Escrever sobre mim é muita coisa. Não dá para contar sobre tudo. Por isso também tenho vergonha de dizer que escrevo sobre mim, pois tenho medo de que as pessoas me confundam com um adolescente escrevendo diários. Escrever sobre mim não é isso. Não é escrever tudo que eu vivo. Pelo contrário. É, o tempo todo, conseguir fazer escolhas difíceis como: o que contar? O que não contar? O que aumentar? O que esconder? O que revelar? Inclusive: o que inventar? Escrever sobre mim também é sobre as coisas que só eu posso inventar.

Deixe-me tentar me explicar. Escrever literatura é pegar tudo isso que estou dizendo e ainda colocar numa máquina de lavar, ensaboar bem, limpar até deixar tudo bonitinho, cheiroso e macio, e depois ainda ver se não ficou manchas, botar para secar, tirar do varal antes que a chuva comece, tirar do sol antes que as roupas queimem. Escrever sobre mim é muita coisa.

Então é disso que eu não gosto.
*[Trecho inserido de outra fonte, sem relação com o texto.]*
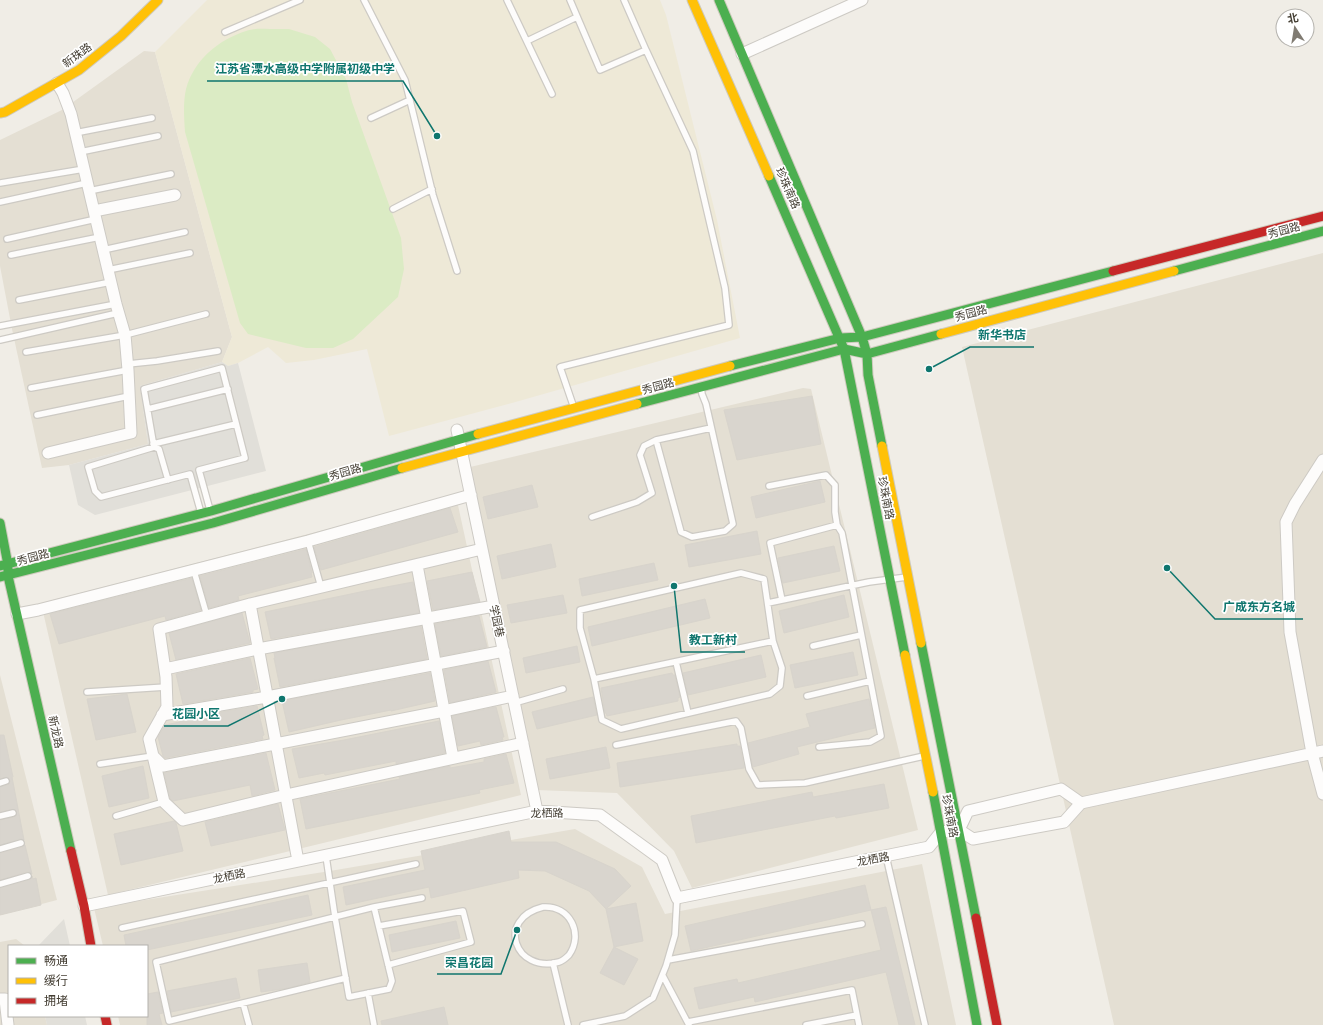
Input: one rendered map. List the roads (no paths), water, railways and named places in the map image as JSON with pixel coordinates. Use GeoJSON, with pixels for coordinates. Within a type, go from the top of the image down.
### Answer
{"type":"FeatureCollection","features":[{"type":"Feature","properties":{"kind":"street","name":"新珠路"},"geometry":{"type":"LineString","coordinates":[[0,113],[5,112],[80,70],[120,36],[158,0]]}},
{"type":"Feature","properties":{"kind":"street","name":"珍珠南路"},"geometry":{"type":"LineString","coordinates":[[692,0],[844,349],[941,832],[978,1025]]}},
{"type":"Feature","properties":{"kind":"street","name":"珍珠南路"},"geometry":{"type":"LineString","coordinates":[[718,0],[862,337],[867,354],[868,375],[997,1025]]}},
{"type":"Feature","properties":{"kind":"street"},"geometry":{"type":"LineString","coordinates":[[742,54],[862,0]]}},
{"type":"Feature","properties":{"kind":"street"},"geometry":{"type":"LineString","coordinates":[[48,453],[131,433],[125,335],[117,308],[68,107],[63,93],[57,83]]}},
{"type":"Feature","properties":{"kind":"street"},"geometry":{"type":"LineString","coordinates":[[95,215],[175,195]]}},
{"type":"Feature","properties":{"kind":"street","name":"秀园路"},"geometry":{"type":"LineString","coordinates":[[4,566],[211,511],[458,435],[574,408],[840,338],[862,337],[1323,216]]}},
{"type":"Feature","properties":{"kind":"street","name":"秀园路"},"geometry":{"type":"LineString","coordinates":[[4,576],[209,524],[462,451],[701,386],[844,349],[867,354],[1323,232]]}},
{"type":"Feature","properties":{"kind":"street","name":"学园巷"},"geometry":{"type":"LineString","coordinates":[[458,435],[537,811]]}},
{"type":"Feature","properties":{"kind":"street"},"geometry":{"type":"LineString","coordinates":[[1323,460],[1295,504],[1286,522],[1290,632],[1318,752],[1323,794]]}},
{"type":"Feature","properties":{"kind":"street"},"geometry":{"type":"LineString","coordinates":[[17,614],[38,610],[308,541],[471,495]]}},
{"type":"Feature","properties":{"kind":"street","name":"新龙路"},"geometry":{"type":"LineString","coordinates":[[0,523],[4,576],[17,614],[92,945]]}},
{"type":"Feature","properties":{"kind":"street"},"geometry":{"type":"LineString","coordinates":[[482,549],[250,604],[159,629],[165,669],[167,706],[149,739],[164,802],[183,820],[286,795],[523,743]]}},
{"type":"Feature","properties":{"kind":"street"},"geometry":{"type":"LineString","coordinates":[[417,564],[453,758]]}},
{"type":"Feature","properties":{"kind":"street"},"geometry":{"type":"LineString","coordinates":[[250,604],[298,861]]}},
{"type":"Feature","properties":{"kind":"street"},"geometry":{"type":"LineString","coordinates":[[165,669],[258,649],[494,606]]}},
{"type":"Feature","properties":{"kind":"street"},"geometry":{"type":"LineString","coordinates":[[162,716],[504,651]]}},
{"type":"Feature","properties":{"kind":"street"},"geometry":{"type":"LineString","coordinates":[[153,756],[163,766],[276,743],[514,699]]}},
{"type":"Feature","properties":{"kind":"street"},"geometry":{"type":"LineString","coordinates":[[941,832],[959,830],[973,839],[1064,822],[1080,803],[1318,752]]}},
{"type":"Feature","properties":{"kind":"street"},"geometry":{"type":"LineString","coordinates":[[959,830],[968,811],[1061,789],[1080,803]]}},
{"type":"Feature","properties":{"kind":"street","name":"龙栖路"},"geometry":{"type":"LineString","coordinates":[[84,906],[537,811],[600,814],[662,860],[677,898],[929,847],[941,832]]}},
{"type":"Feature","properties":{"kind":"street"},"geometry":{"type":"LineString","coordinates":[[0,999],[5,999],[8,1025]]}},
{"type":"Feature","properties":{"kind":"lane"},"geometry":{"type":"LineString","coordinates":[[225,32],[300,0]]}},
{"type":"Feature","properties":{"kind":"lane"},"geometry":{"type":"LineString","coordinates":[[364,0],[405,80],[432,189],[457,272]]}},
{"type":"Feature","properties":{"kind":"lane"},"geometry":{"type":"LineString","coordinates":[[507,0],[552,94]]}},
{"type":"Feature","properties":{"kind":"lane"},"geometry":{"type":"LineString","coordinates":[[570,0],[600,70],[646,50]]}},
{"type":"Feature","properties":{"kind":"lane"},"geometry":{"type":"LineString","coordinates":[[574,408],[560,367],[729,325],[725,288],[693,151],[624,0]]}},
{"type":"Feature","properties":{"kind":"lane"},"geometry":{"type":"LineString","coordinates":[[527,41],[577,16]]}},
{"type":"Feature","properties":{"kind":"lane"},"geometry":{"type":"LineString","coordinates":[[370,118],[410,100]]}},
{"type":"Feature","properties":{"kind":"lane"},"geometry":{"type":"LineString","coordinates":[[75,133],[152,118]]}},
{"type":"Feature","properties":{"kind":"lane"},"geometry":{"type":"LineString","coordinates":[[80,152],[158,136]]}},
{"type":"Feature","properties":{"kind":"lane"},"geometry":{"type":"LineString","coordinates":[[0,183],[84,169]]}},
{"type":"Feature","properties":{"kind":"lane"},"geometry":{"type":"LineString","coordinates":[[0,202],[171,174]]}},
{"type":"Feature","properties":{"kind":"lane"},"geometry":{"type":"LineString","coordinates":[[393,209],[432,189]]}},
{"type":"Feature","properties":{"kind":"lane"},"geometry":{"type":"LineString","coordinates":[[8,239],[95,215]]}},
{"type":"Feature","properties":{"kind":"lane"},"geometry":{"type":"LineString","coordinates":[[103,250],[185,232]]}},
{"type":"Feature","properties":{"kind":"lane"},"geometry":{"type":"LineString","coordinates":[[11,255],[100,237]]}},
{"type":"Feature","properties":{"kind":"lane"},"geometry":{"type":"LineString","coordinates":[[108,270],[190,253]]}},
{"type":"Feature","properties":{"kind":"lane"},"geometry":{"type":"LineString","coordinates":[[19,300],[111,282]]}},
{"type":"Feature","properties":{"kind":"lane"},"geometry":{"type":"LineString","coordinates":[[0,326],[117,308]]}},
{"type":"Feature","properties":{"kind":"lane"},"geometry":{"type":"LineString","coordinates":[[0,340],[117,308]]}},
{"type":"Feature","properties":{"kind":"lane"},"geometry":{"type":"LineString","coordinates":[[26,352],[125,335],[206,314]]}},
{"type":"Feature","properties":{"kind":"lane"},"geometry":{"type":"LineString","coordinates":[[31,388],[157,361],[218,351]]}},
{"type":"Feature","properties":{"kind":"lane"},"geometry":{"type":"LineString","coordinates":[[168,480],[159,449],[153,445],[144,389],[222,368],[245,458],[199,470],[211,511],[209,524]]}},
{"type":"Feature","properties":{"kind":"lane"},"geometry":{"type":"LineString","coordinates":[[656,440],[681,532],[692,537],[726,531],[733,524],[701,386]]}},
{"type":"Feature","properties":{"kind":"lane"},"geometry":{"type":"LineString","coordinates":[[148,409],[228,389]]}},
{"type":"Feature","properties":{"kind":"lane"},"geometry":{"type":"LineString","coordinates":[[37,416],[129,396]]}},
{"type":"Feature","properties":{"kind":"lane"},"geometry":{"type":"LineString","coordinates":[[209,524],[201,513],[190,474],[101,497],[96,491],[88,466],[153,445],[236,424]]}},
{"type":"Feature","properties":{"kind":"lane"},"geometry":{"type":"LineString","coordinates":[[592,517],[638,502],[652,493],[640,455],[644,446],[656,440],[710,428]]}},
{"type":"Feature","properties":{"kind":"lane"},"geometry":{"type":"LineString","coordinates":[[769,486],[826,475],[835,485],[835,512],[837,525],[842,533],[881,736],[870,742],[819,747]]}},
{"type":"Feature","properties":{"kind":"lane"},"geometry":{"type":"LineString","coordinates":[[782,600],[770,543],[837,525]]}},
{"type":"Feature","properties":{"kind":"lane"},"geometry":{"type":"LineString","coordinates":[[308,541],[321,588]]}},
{"type":"Feature","properties":{"kind":"lane"},"geometry":{"type":"LineString","coordinates":[[194,570],[207,616]]}},
{"type":"Feature","properties":{"kind":"lane"},"geometry":{"type":"LineString","coordinates":[[741,573],[764,579],[773,641],[782,668],[780,686],[770,694],[621,729],[602,720],[594,679],[580,628],[580,610],[741,573]]}},
{"type":"Feature","properties":{"kind":"lane"},"geometry":{"type":"LineString","coordinates":[[768,603],[908,576]]}},
{"type":"Feature","properties":{"kind":"lane"},"geometry":{"type":"LineString","coordinates":[[814,646],[861,635]]}},
{"type":"Feature","properties":{"kind":"lane"},"geometry":{"type":"LineString","coordinates":[[594,679],[773,641]]}},
{"type":"Feature","properties":{"kind":"lane"},"geometry":{"type":"LineString","coordinates":[[676,662],[688,713]]}},
{"type":"Feature","properties":{"kind":"lane"},"geometry":{"type":"LineString","coordinates":[[807,696],[870,681]]}},
{"type":"Feature","properties":{"kind":"lane"},"geometry":{"type":"LineString","coordinates":[[87,692],[166,687]]}},
{"type":"Feature","properties":{"kind":"lane"},"geometry":{"type":"LineString","coordinates":[[514,699],[563,689]]}},
{"type":"Feature","properties":{"kind":"lane"},"geometry":{"type":"LineString","coordinates":[[616,745],[736,721],[741,728],[749,769],[758,785],[805,783],[925,755]]}},
{"type":"Feature","properties":{"kind":"lane"},"geometry":{"type":"LineString","coordinates":[[100,764],[153,756]]}},
{"type":"Feature","properties":{"kind":"lane"},"geometry":{"type":"LineString","coordinates":[[116,816],[164,802]]}},
{"type":"Feature","properties":{"kind":"lane"},"geometry":{"type":"LineString","coordinates":[[0,816],[13,812]]}},
{"type":"Feature","properties":{"kind":"lane"},"geometry":{"type":"LineString","coordinates":[[0,849],[21,843]]}},
{"type":"Feature","properties":{"kind":"lane"},"geometry":{"type":"LineString","coordinates":[[326,856],[349,997],[389,989],[392,981],[374,907]]}},
{"type":"Feature","properties":{"kind":"lane"},"geometry":{"type":"LineString","coordinates":[[886,856],[925,1025]]}},
{"type":"Feature","properties":{"kind":"lane"},"geometry":{"type":"LineString","coordinates":[[122,928],[416,864]]}},
{"type":"Feature","properties":{"kind":"lane"},"geometry":{"type":"LineString","coordinates":[[0,884],[28,876]]}},
{"type":"Feature","properties":{"kind":"lane"},"geometry":{"type":"LineString","coordinates":[[346,978],[170,1021],[156,962],[374,907],[422,898]]}},
{"type":"Feature","properties":{"kind":"lane"},"geometry":{"type":"LineString","coordinates":[[583,1025],[625,1016],[654,998],[668,960],[675,935],[677,898]]}},
{"type":"Feature","properties":{"kind":"lane"},"geometry":{"type":"LineString","coordinates":[[549,907],[555,908],[566,914],[571,920],[575,937],[574,948],[561,962],[553,963],[537,962],[525,957],[519,951],[516,942],[515,936],[520,919],[535,909],[549,907]]}},
{"type":"Feature","properties":{"kind":"lane"},"geometry":{"type":"LineString","coordinates":[[379,926],[463,911],[471,942],[388,965]]}},
{"type":"Feature","properties":{"kind":"lane"},"geometry":{"type":"LineString","coordinates":[[668,960],[862,924]]}},
{"type":"Feature","properties":{"kind":"lane"},"geometry":{"type":"LineString","coordinates":[[553,963],[568,1025]]}},
{"type":"Feature","properties":{"kind":"lane"},"geometry":{"type":"LineString","coordinates":[[662,976],[688,1024],[852,990],[859,1025]]}},
{"type":"Feature","properties":{"kind":"lane"},"geometry":{"type":"LineString","coordinates":[[368,993],[374,1025]]}},
{"type":"Feature","properties":{"kind":"lane"},"geometry":{"type":"LineString","coordinates":[[243,1003],[249,1025]]}},
{"type":"Feature","properties":{"kind":"lane"},"geometry":{"type":"LineString","coordinates":[[806,1025],[857,1015]]}},
{"type":"Feature","properties":{"kind":"place","name":"江苏省溧水高级中学附属初级中学"},"geometry":{"type":"Point","coordinates":[437,136]}},
{"type":"Feature","properties":{"kind":"place","name":"新华书店"},"geometry":{"type":"Point","coordinates":[929,369]}},
{"type":"Feature","properties":{"kind":"place","name":"广成东方名城"},"geometry":{"type":"Point","coordinates":[1167,568]}},
{"type":"Feature","properties":{"kind":"place","name":"教工新村"},"geometry":{"type":"Point","coordinates":[674,586]}},
{"type":"Feature","properties":{"kind":"place","name":"花园小区"},"geometry":{"type":"Point","coordinates":[282,699]}},
{"type":"Feature","properties":{"kind":"place","name":"荣昌花园"},"geometry":{"type":"Point","coordinates":[517,930]}}]}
De não ter tempo para falar sobre todas essas coisas quando me perguntam sobre o que eu escrevo. E assim me parecer com um adolescente escrevendo.


No fim, “É impossível parar um coração”. Essa frase me ajuda a abaixar minhas calças quando o leitor me pergunta. Me ajuda a seguir tranquilo. Porque é impossível parar a vontade de escrever um texto como esse, sobre escrita e cuecas.

Por fim, sobre o que eu escrevo? Sobre minhas cuecas pretas. Eu só uso pretas.